STAFF NEWS & ANALYSIS
Break Up British Banks?
By Staff News & Analysis - October 24, 2009

You know how it is when you have two friends who you know really ought to get along, but just don't. They share many of the same ideas and beliefs; in a parallel universe they would be the best of friends. But for some reason you can't put your finger on they just don't see eye to eye. It is a feeling I can't get out of my head about Mervyn King and Lord Turner (pictured together left). Having listened to both of their views on what needs to be done to the biggest banks in order to ensure the financial system is more healthy and functioning in the future, I can't help but think all this needs is to bash their heads together a couple of times and they will pretty much agree with each other. As I alluded to in my column this morning, the fact is that despite all the rhetoric from both of them (Turner in his discussion paper today, King in his speech on Tuesday night) they are both after the same end: to have a banking system in which it becomes impossible to have one institution that is either too big to fail or, worse still, too big to save. In their hearts they want smaller banks with more clearly defined purposes. Where they differ is in the means by which this will be done. Whereas King appears to favour a pretty direct, straightforward approach, potentially creating a law to lay down boundaries between what constitutes a simple high street bank and what an investment bank is, Turner would rather impose such significant capital and liquidity restraints on the biggest banks to encourage them to do the breaking up themselves. The upshot would still be similar: in the end, many of the bigger banks (or, to be more precise, their shareholders) would be incentivized to slice themselves up into smaller parts, perhaps ensuring their prop trading function is separate from their consumer banking arm. – Telegraph

Dominant Social Theme: Smaller is better.
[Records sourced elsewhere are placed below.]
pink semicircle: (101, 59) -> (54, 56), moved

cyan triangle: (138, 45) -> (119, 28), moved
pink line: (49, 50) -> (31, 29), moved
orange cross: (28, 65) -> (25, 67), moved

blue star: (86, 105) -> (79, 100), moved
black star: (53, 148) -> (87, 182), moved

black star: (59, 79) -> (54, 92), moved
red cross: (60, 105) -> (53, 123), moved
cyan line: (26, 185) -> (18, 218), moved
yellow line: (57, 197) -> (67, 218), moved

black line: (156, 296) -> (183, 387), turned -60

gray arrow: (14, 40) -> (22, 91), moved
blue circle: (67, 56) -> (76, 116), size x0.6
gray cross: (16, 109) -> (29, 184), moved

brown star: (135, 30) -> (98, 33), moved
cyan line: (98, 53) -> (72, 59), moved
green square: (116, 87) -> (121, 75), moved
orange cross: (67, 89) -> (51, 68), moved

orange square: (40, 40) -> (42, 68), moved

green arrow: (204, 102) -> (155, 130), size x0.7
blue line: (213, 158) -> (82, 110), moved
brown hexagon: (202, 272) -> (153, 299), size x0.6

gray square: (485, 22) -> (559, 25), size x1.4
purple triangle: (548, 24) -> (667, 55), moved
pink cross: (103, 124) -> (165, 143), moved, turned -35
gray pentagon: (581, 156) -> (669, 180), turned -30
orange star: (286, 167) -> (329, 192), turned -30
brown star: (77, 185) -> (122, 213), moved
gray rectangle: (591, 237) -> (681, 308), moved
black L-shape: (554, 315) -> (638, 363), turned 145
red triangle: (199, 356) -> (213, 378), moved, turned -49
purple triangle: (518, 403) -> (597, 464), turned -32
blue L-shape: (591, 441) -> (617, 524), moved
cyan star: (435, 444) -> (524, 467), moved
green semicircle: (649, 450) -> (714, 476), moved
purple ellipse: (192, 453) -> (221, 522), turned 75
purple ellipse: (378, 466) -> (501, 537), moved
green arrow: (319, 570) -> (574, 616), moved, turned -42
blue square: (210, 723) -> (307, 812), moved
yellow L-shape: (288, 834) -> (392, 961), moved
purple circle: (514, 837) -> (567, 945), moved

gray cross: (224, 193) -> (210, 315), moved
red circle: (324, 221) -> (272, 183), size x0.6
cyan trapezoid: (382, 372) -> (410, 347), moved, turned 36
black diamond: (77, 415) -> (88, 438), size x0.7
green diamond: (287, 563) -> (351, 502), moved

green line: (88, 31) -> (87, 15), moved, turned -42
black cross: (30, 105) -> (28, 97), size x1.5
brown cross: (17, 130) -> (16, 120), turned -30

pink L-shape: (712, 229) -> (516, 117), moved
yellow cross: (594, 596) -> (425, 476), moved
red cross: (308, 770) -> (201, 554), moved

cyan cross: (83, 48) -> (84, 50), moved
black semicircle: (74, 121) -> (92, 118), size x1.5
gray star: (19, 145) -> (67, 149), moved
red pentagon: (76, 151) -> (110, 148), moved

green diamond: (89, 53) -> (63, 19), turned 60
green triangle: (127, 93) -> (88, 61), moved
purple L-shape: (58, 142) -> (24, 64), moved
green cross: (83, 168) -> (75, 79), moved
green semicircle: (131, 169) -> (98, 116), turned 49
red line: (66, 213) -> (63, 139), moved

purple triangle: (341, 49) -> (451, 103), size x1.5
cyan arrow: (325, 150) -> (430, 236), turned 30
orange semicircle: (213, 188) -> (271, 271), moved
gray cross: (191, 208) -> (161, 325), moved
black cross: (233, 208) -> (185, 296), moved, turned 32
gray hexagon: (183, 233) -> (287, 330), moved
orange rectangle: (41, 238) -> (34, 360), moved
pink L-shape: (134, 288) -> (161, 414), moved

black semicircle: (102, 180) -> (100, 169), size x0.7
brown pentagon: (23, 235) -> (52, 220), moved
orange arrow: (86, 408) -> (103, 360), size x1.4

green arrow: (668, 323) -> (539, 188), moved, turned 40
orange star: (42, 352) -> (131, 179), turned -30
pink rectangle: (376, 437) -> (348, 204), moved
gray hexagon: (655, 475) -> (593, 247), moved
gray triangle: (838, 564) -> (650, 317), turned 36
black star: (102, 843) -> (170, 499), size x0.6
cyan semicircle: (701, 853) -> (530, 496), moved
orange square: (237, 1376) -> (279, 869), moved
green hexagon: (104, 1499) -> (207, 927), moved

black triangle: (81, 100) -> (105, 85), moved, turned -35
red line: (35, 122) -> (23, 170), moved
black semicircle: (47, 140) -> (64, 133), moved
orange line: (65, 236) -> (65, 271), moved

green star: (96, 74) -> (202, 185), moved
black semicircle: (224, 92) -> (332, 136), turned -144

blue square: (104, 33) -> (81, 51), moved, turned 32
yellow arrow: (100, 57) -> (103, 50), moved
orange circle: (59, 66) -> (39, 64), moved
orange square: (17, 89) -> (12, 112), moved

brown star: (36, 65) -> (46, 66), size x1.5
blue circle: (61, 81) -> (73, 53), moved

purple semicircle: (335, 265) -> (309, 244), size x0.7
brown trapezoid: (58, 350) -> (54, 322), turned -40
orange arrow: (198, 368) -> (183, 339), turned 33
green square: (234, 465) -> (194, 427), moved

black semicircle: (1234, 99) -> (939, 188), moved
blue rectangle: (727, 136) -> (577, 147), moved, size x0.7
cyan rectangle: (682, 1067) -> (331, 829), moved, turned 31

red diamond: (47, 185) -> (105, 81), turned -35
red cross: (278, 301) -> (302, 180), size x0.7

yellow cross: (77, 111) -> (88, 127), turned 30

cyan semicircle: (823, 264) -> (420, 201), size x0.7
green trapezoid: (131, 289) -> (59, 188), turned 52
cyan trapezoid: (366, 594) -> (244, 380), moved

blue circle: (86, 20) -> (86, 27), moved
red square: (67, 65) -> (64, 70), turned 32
Free-Market Analysis: So the idea is that smaller banks will take less risk. In America this concept was codified as Glass-Steagall and investment and commercial banks were split off from each other. In Britain, this bifurcation was never fully achieved. Thus it is we wonder if the issue is really big banks, small banks, investment banks or commercial banks. We have a feeling it is something else entirely – an issue that rests squarely with the activity of the central bank, in this case the Federal Reserve.

The Federal Reserve is one of the world's most active central banks and to date the world's most powerful. It is the Fed that prints the high-powered money that makes the world move and the global economy grind along to the degree that it does. And it is America's banking sector that feels the disproportionate brunt of the Fed's actions and over-the-top money printing. It is not, in our opinion, profligate commercial and investment banks that made the current mess. They were victims, to a degree (institutionally speaking anyway)

The temptation is always to blame inadequate regulation for what regularly occurs in the markets. Because central banking is such an important and protected activity, fingers are pointed in a million different directions. Back in the 1930s, it was thought that big banks would have to be broken up by function, and they were in America anyway.

Now in both America and Britain, there is talk of breaking up banks into discrete functions. America's Paul Volcker, the tough guy of the 1970's Fed is said to be backing a re-division of commercial and investment banks. This is silly because it is not the banks that are at fault. Central bank money-printing fools banks into issuing credit for bad projects as well as good ones. Toward the end of a bubble, even worse decisions are made. People naturally assume that credit markets take into account the variables necessary for good decisions. But what if the market itself is signaling buy when in fact the signals are a sham, based on excessive money printing?

We remember the finger pointing that took place recently between Republicans and Democrats in the states regarding who was to blame for the latest financial crisis. It was said as it has been said before, that lack of proper regulation was at the heart of the debacle. But regulations have only one constant: They change over time whereas central banking money stimulation remains same.

After Thoughts

It is the ability to print huge amounts of unnecessary money, thus distorting the entire economic system that is responsible for the current global difficulties. A private gold and silver standard, market-based, would provide the solution, not further tinkering with various structures. In fact, absent central banking monetary stimulation, the banking industry itself would subside and become far less important in the scheme of things. Then Western leaders wouldn't have to pay so much attention to it.